Sunday, October 21, 2012

Kim Wilde -- "Kids in America" (1982)


Look boy, don't check on your watch
Not another glance 
I'm not leaving now, honey
Not a chance! 

The previous 2 or 3 lines featured "Abergavenny," a 1969 hit by British singer, Marty Wilde.

Today's post features his daughter Kim's 1982 hit, "Kids in America," which was written by Marty Wilde and his son (Kim's brother), Ricky Wilde.


I've previously written about my friend Scott.  The two of us were assigned to share an office when we were brand-new lawyers at the Federal Trade Commission in 1977.  Scott was as big a music fan as I was (not to mention as big a Yankees fan), so we got along very well.

Scott was the designated driver on my first trip to Yankee Stadium -- opening day, 1978.  We ate lunch together at McDonald's several times a week our first couple of years at the FTC, and played softball, listened to music, and went to a lot of movies together -- including the Rocky Horror Picture Show, which we saw together several times one summer.  (I remember squirming through Alien with Scott in 1979.  He was a bigger fan of sci-fi and horror movies than I was.)  Scott was the best man at my wedding in 1982.

I'll never forget the Sunday morning in 2000 when my wife woke me up and handed me the front section of the Washington Post.  There on the front page was a photo of a mangled car and a story reporting that Scott and his wife, Janis, had been killed instantly in freak automobile accident the day before while driving their 14-year-old son and another boy to a soccer game.  (Fortunately, both boys survived.  But three other people in another car were also killed in the accident.) 

Here's what happened: an SUV that was northbound on I-95 in northern Virginia made an improper lane change and struck the rear of a dump truck, causing the truck to veer across five lanes of traffic, barrel through a guardrail and collide almost head-on with two southbound cars.

Scott and Janis and the three people in the other car were innocent victims who could have done nothing to avoid the collision -- they were simply in the wrong place at the wrong time.  I can't begin to comprehend why such a terrible thing happened, but it did.

The driver of the SUV wasn't drunk and he wasn't speeding.  I'm guessing he was simply changing lanes hurriedly in an attempt to get in position to exit before it was too late.  The driver of the SUV was from South Carolina, and wouldn't have been the first person to have serious difficulty navigating what locals call "the mixing bowl," where I-95 intersects with the Capital Beltway.  There's no stretch of road in the Washington area where the volume of traffic is greater, and most of that traffic is zooming along at 60 mph or so.
 
Scott had an amazing record collection.  I had hundreds of albums, but he had thousands.  (I spent a fair amount of money on music, but I was too cheap to spend money on records like Scott did.)

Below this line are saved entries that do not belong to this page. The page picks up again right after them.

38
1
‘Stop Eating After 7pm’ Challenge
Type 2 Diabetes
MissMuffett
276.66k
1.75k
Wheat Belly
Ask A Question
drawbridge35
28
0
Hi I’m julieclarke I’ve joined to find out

Scott made me a mixtape with "Kids in America" on it sometime after that song was released in 1982.  Most of the songs on that tape were from new wave records released in the late seventies and early eighties.

I still have that tape.  (As you can see, handwriting wasn't something at which Scott excelled.)


I listened to Scott's tape regularly for many years.  Besides "Kids in America," it included "Turning Japanese" (the Vapors), "Pretty in Pink" (Psychedelic Furs), "I Hate Mondays" (Boomtown Rats), "Homosapien" (Pete Shelley), "Echo Beach" (Martha and the Muffins), "Bionic Man" (Fabulous Poodles), "Jackie Onassis" (Human Sexual Response), and "Rock and Roll High School" (Ramones).  I'll be featuring several of the songs from Scott's tape in the coming weeks.

I still think about Scott and his wife (who also worked at the FTC when he and I were there).  Mostly I think how sad it is that his children lost their father and mother at such a young age.  Scott would have loved being a grandfather, and it's a tragedy for his grandchildren that they missed out on the chance to know him.

Scott and Janis's daughter, who was away at college when the accident occurred, wrote a letter to them that was read at their funeral.  Here's a brief excerpt from it:

Dear Mommy and Daddy: You are the two most amazing people I ever met. . . . I want you to know there was nothing else you could have done to make me a better and happier person. . . . I will dedicate my life to [my brother]. . . . I love you always and forever.
Kim Wilde was barely 20 when "Kids in America" was released.  It made it to #25 in the U.S., but was a #2 hit in the UK and a top-five single in France, Germany, South Africa, Australia, and many other countries.  

Wilde released 17 top-40 singles in the UK in the 1980s -- no female British single has ever had more chart hits in a single decade.  She continues to tour and record -- her 12th studio album was released in 2011.  

Kim is also a gardener of some note.  She has won awards at a number of British flower shows, and has published two gardening books.  

"Kids in America" has been covered by everyone from Nirvana to the Jonas Brothers to Alvin and the Chipmunks.  The most famous cover of the song is the Muffs' 1995 version, which accompanies the opening scene of the brilliant movie, Clueless.